Other questions abound:

  • Does natural immunity, acquired after SARS-CoV-2 infection, protect against reinfection?
  • Will vaccines also induce immunity? If so, what biological mechanisms will they invoke? Will different vaccine platforms work in the same way?
  • How long will a vaccine dose be effective? Will SARS-CoV-2 develop different strains, requiring a strategy akin to the seasonal flu vaccine?
  • Does a particular vaccine work differently in different populations? Will different age groups require different doses?
  • Since antibodies against SARS-CoV-2 appear to diminish after infection or illness, does that mean they continue to dwindle?
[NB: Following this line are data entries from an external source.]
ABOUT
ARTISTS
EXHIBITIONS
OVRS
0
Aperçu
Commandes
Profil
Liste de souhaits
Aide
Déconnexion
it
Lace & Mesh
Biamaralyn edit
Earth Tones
Does it mean a vaccine would also quickly wear off?

That last question, at least, has a hopeful answer: A decline in antibodies is normal in the first few months after many types of infections, said Barouch.

The issue is whether SARS-CoV-2 antibodies stabilize after the initial drop and whether those remaining antibodies last a long time, he said.

“That is critical information we don’t yet have,” he said.

As these and other uncertainties swirl, it’s important to remember that “we are only months into knowing this virus,” said Baden. “Our understanding of the biology and the durability of the biology will take time.”

“There is cause for optimism, yet it must be tempered with caution,” said Daley. “Long-term, a vaccine is our best chance for ending the pandemic, but it’s unlikely to be a silver bullet for the disease itself.”

Those engaged in the fight against SARS-CoV-2 can learn from the successes and failures of past vaccines as well as from vaccine uptake campaigns, the speakers said.

In closing, Bruce Walker, faculty co-leader of MassCPR and the Phillip T. and Susan M. Ragon Professor of Medicine at HMS, reminded attendees that although treatments and vaccines offer the greatest hope for conquering COVID-19, people do not need to wait for study completion to protect themselves and others from the disease.

“There is a way to prevent infection now, today,” he said, “and that is to wear masks.”